**ENTRIES PROVIDED:**
========
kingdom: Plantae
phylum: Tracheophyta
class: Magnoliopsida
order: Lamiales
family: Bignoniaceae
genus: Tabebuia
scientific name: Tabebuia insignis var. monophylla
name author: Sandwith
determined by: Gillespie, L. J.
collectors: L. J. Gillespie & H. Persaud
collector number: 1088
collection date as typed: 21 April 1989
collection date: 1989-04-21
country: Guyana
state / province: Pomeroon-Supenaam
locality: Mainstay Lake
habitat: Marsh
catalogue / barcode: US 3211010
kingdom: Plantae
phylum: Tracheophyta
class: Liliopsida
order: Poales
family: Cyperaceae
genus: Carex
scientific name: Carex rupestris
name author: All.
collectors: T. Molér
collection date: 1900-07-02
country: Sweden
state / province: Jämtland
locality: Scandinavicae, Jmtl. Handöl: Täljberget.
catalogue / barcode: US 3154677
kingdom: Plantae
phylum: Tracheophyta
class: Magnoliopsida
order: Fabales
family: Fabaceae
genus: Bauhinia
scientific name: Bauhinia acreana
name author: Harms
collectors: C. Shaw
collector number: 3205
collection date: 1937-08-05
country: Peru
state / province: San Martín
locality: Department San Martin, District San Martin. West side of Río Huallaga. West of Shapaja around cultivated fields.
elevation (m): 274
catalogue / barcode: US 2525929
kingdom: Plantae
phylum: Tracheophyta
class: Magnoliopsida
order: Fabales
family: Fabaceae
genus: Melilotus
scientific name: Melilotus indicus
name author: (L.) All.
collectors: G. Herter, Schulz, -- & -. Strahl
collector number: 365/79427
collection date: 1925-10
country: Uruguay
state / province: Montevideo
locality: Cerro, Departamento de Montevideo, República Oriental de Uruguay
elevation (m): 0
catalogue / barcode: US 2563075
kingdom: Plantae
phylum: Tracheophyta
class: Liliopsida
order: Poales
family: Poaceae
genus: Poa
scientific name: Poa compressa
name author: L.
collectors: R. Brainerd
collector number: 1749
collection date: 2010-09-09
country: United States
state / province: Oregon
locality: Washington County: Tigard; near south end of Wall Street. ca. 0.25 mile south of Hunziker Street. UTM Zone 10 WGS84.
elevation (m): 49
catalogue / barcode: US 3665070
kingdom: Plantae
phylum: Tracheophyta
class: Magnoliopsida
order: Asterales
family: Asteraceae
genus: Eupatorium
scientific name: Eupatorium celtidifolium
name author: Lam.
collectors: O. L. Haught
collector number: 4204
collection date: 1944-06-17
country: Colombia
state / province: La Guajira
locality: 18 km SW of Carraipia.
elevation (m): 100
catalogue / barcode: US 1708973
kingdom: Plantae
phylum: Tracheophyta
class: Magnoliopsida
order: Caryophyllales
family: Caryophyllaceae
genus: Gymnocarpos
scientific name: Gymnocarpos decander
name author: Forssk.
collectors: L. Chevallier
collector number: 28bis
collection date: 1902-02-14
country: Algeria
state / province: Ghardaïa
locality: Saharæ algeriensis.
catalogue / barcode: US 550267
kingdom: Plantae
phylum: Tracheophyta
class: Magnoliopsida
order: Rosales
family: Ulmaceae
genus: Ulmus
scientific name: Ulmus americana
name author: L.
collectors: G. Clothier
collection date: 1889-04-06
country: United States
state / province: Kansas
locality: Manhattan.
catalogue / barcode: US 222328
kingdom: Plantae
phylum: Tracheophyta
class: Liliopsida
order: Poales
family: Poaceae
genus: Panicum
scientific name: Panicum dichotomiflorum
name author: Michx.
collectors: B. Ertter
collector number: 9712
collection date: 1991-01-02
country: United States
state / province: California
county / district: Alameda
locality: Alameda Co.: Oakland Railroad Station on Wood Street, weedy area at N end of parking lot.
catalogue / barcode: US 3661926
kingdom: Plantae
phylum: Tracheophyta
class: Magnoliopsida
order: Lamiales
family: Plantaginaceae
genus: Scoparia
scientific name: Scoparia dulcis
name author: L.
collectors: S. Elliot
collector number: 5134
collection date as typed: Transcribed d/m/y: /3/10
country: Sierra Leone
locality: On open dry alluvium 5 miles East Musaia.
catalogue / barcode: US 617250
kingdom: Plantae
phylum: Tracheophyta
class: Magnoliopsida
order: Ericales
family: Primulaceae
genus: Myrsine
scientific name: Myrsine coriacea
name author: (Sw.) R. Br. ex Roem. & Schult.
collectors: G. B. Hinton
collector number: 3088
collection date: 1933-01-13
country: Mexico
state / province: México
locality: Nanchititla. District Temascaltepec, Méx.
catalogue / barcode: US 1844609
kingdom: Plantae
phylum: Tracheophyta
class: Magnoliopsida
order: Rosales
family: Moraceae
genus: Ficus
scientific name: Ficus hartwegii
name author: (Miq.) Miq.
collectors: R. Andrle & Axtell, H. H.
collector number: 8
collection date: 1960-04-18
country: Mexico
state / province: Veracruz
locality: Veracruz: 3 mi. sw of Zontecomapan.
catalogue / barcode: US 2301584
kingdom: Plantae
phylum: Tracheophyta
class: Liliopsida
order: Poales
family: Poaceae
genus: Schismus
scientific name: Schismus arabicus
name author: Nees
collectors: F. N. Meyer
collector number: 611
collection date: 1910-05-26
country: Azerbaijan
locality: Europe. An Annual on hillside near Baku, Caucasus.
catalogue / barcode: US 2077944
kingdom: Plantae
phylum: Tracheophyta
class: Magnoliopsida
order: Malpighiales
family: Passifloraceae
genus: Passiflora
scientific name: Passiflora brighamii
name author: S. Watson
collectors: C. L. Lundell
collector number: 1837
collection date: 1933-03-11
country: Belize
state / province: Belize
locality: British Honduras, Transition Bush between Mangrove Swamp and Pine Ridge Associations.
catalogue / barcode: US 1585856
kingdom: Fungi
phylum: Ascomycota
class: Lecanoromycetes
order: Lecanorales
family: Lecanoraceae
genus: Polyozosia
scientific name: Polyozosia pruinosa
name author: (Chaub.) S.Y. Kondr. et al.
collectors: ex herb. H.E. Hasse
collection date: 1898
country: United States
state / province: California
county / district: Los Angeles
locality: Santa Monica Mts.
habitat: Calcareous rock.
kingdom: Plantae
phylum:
========
**SHORT TASK:** Reproduce the records above, substituting "collection site" for every occurrence of "locality" and keeping everything else unchanged.

**ANSWER TO THIS TASK:**
kingdom: Plantae
phylum: Tracheophyta
class: Magnoliopsida
order: Lamiales
family: Bignoniaceae
genus: Tabebuia
scientific name: Tabebuia insignis var. monophylla
name author: Sandwith
determined by: Gillespie, L. J.
collectors: L. J. Gillespie & H. Persaud
collector number: 1088
collection date as typed: 21 April 1989
collection date: 1989-04-21
country: Guyana
state / province: Pomeroon-Supenaam
collection site: Mainstay Lake
habitat: Marsh
catalogue / barcode: US 3211010
kingdom: Plantae
phylum: Tracheophyta
class: Liliopsida
order: Poales
family: Cyperaceae
genus: Carex
scientific name: Carex rupestris
name author: All.
collectors: T. Molér
collection date: 1900-07-02
country: Sweden
state / province: Jämtland
collection site: Scandinavicae, Jmtl. Handöl: Täljberget.
catalogue / barcode: US 3154677
kingdom: Plantae
phylum: Tracheophyta
class: Magnoliopsida
order: Fabales
family: Fabaceae
genus: Bauhinia
scientific name: Bauhinia acreana
name author: Harms
collectors: C. Shaw
collector number: 3205
collection date: 1937-08-05
country: Peru
state / province: San Martín
collection site: Department San Martin, District San Martin. West side of Río Huallaga. West of Shapaja around cultivated fields.
elevation (m): 274
catalogue / barcode: US 2525929
kingdom: Plantae
phylum: Tracheophyta
class: Magnoliopsida
order: Fabales
family: Fabaceae
genus: Melilotus
scientific name: Melilotus indicus
name author: (L.) All.
collectors: G. Herter, Schulz, -- & -. Strahl
collector number: 365/79427
collection date: 1925-10
country: Uruguay
state / province: Montevideo
collection site: Cerro, Departamento de Montevideo, República Oriental de Uruguay
elevation (m): 0
catalogue / barcode: US 2563075
kingdom: Plantae
phylum: Tracheophyta
class: Liliopsida
order: Poales
family: Poaceae
genus: Poa
scientific name: Poa compressa
name author: L.
collectors: R. Brainerd
collector number: 1749
collection date: 2010-09-09
country: United States
state / province: Oregon
collection site: Washington County: Tigard; near south end of Wall Street. ca. 0.25 mile south of Hunziker Street. UTM Zone 10 WGS84.
elevation (m): 49
catalogue / barcode: US 3665070
kingdom: Plantae
phylum: Tracheophyta
class: Magnoliopsida
order: Asterales
family: Asteraceae
genus: Eupatorium
scientific name: Eupatorium celtidifolium
name author: Lam.
collectors: O. L. Haught
collector number: 4204
collection date: 1944-06-17
country: Colombia
state / province: La Guajira
collection site: 18 km SW of Carraipia.
elevation (m): 100
catalogue / barcode: US 1708973
kingdom: Plantae
phylum: Tracheophyta
class: Magnoliopsida
order: Caryophyllales
family: Caryophyllaceae
genus: Gymnocarpos
scientific name: Gymnocarpos decander
name author: Forssk.
collectors: L. Chevallier
collector number: 28bis
collection date: 1902-02-14
country: Algeria
state / province: Ghardaïa
collection site: Saharæ algeriensis.
catalogue / barcode: US 550267
kingdom: Plantae
phylum: Tracheophyta
class: Magnoliopsida
order: Rosales
family: Ulmaceae
genus: Ulmus
scientific name: Ulmus americana
name author: L.
collectors: G. Clothier
collection date: 1889-04-06
country: United States
state / province: Kansas
collection site: Manhattan.
catalogue / barcode: US 222328
kingdom: Plantae
phylum: Tracheophyta
class: Liliopsida
order: Poales
family: Poaceae
genus: Panicum
scientific name: Panicum dichotomiflorum
name author: Michx.
collectors: B. Ertter
collector number: 9712
collection date: 1991-01-02
country: United States
state / province: California
county / district: Alameda
collection site: Alameda Co.: Oakland Railroad Station on Wood Street, weedy area at N end of parking lot.
catalogue / barcode: US 3661926
kingdom: Plantae
phylum: Tracheophyta
class: Magnoliopsida
order: Lamiales
family: Plantaginaceae
genus: Scoparia
scientific name: Scoparia dulcis
name author: L.
collectors: S. Elliot
collector number: 5134
collection date as typed: Transcribed d/m/y: /3/10
country: Sierra Leone
collection site: On open dry alluvium 5 miles East Musaia.
catalogue / barcode: US 617250
kingdom: Plantae
phylum: Tracheophyta
class: Magnoliopsida
order: Ericales
family: Primulaceae
genus: Myrsine
scientific name: Myrsine coriacea
name author: (Sw.) R. Br. ex Roem. & Schult.
collectors: G. B. Hinton
collector number: 3088
collection date: 1933-01-13
country: Mexico
state / province: México
collection site: Nanchititla. District Temascaltepec, Méx.
catalogue / barcode: US 1844609
kingdom: Plantae
phylum: Tracheophyta
class: Magnoliopsida
order: Rosales
family: Moraceae
genus: Ficus
scientific name: Ficus hartwegii
name author: (Miq.) Miq.
collectors: R. Andrle & Axtell, H. H.
collector number: 8
collection date: 1960-04-18
country: Mexico
state / province: Veracruz
collection site: Veracruz: 3 mi. sw of Zontecomapan.
catalogue / barcode: US 2301584
kingdom: Plantae
phylum: Tracheophyta
class: Liliopsida
order: Poales
family: Poaceae
genus: Schismus
scientific name: Schismus arabicus
name author: Nees
collectors: F. N. Meyer
collector number: 611
collection date: 1910-05-26
country: Azerbaijan
collection site: Europe. An Annual on hillside near Baku, Caucasus.
catalogue / barcode: US 2077944
kingdom: Plantae
phylum: Tracheophyta
class: Magnoliopsida
order: Malpighiales
family: Passifloraceae
genus: Passiflora
scientific name: Passiflora brighamii
name author: S. Watson
collectors: C. L. Lundell
collector number: 1837
collection date: 1933-03-11
country: Belize
state / province: Belize
collection site: British Honduras, Transition Bush between Mangrove Swamp and Pine Ridge Associations.
catalogue / barcode: US 1585856
kingdom: Fungi
phylum: Ascomycota
class: Lecanoromycetes
order: Lecanorales
family: Lecanoraceae
genus: Polyozosia
scientific name: Polyozosia pruinosa
name author: (Chaub.) S.Y. Kondr. et al.
collectors: ex herb. H.E. Hasse
collection date: 1898
country: United States
state / province: California
county / district: Los Angeles
collection site: Santa Monica Mts.
habitat: Calcareous rock.
kingdom: Plantae
phylum:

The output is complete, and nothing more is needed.